§ WHAT IS REQUIRED: Rewrite every line of the data below as a numbered list, omitting the blank lines.
(INPUT MATERIAL begins)
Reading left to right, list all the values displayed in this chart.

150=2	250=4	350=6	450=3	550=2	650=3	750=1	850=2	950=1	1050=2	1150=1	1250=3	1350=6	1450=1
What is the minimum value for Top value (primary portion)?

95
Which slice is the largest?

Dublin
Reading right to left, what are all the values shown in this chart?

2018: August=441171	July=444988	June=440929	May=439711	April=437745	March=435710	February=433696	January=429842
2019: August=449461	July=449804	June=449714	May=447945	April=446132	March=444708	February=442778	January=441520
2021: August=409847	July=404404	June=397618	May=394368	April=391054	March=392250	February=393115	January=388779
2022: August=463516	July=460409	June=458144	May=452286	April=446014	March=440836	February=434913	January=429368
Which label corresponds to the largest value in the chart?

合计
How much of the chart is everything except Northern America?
(INPUT MATERIAL ends)
§ ANSWER TO THIS EXERCISE:
1. Reading left to right, list all the values displayed in this chart.
2. 150=2	250=4	350=6	450=3	550=2	650=3	750=1	850=2	950=1	1050=2	1150=1	1250=3	1350=6	1450=1
3. What is the minimum value for Top value (primary portion)?
4. 95
5. Which slice is the largest?
6. Dublin
7. Reading right to left, what are all the values shown in this chart?
8. 2018: August=441171	July=444988	June=440929	May=439711	April=437745	March=435710	February=433696	January=429842
9. 2019: August=449461	July=449804	June=449714	May=447945	April=446132	March=444708	February=442778	January=441520
10. 2021: August=409847	July=404404	June=397618	May=394368	April=391054	March=392250	February=393115	January=388779
11. 2022: August=463516	July=460409	June=458144	May=452286	April=446014	March=440836	February=434913	January=429368
12. Which label corresponds to the largest value in the chart?
13. 合计
14. How much of the chart is everything except Northern America?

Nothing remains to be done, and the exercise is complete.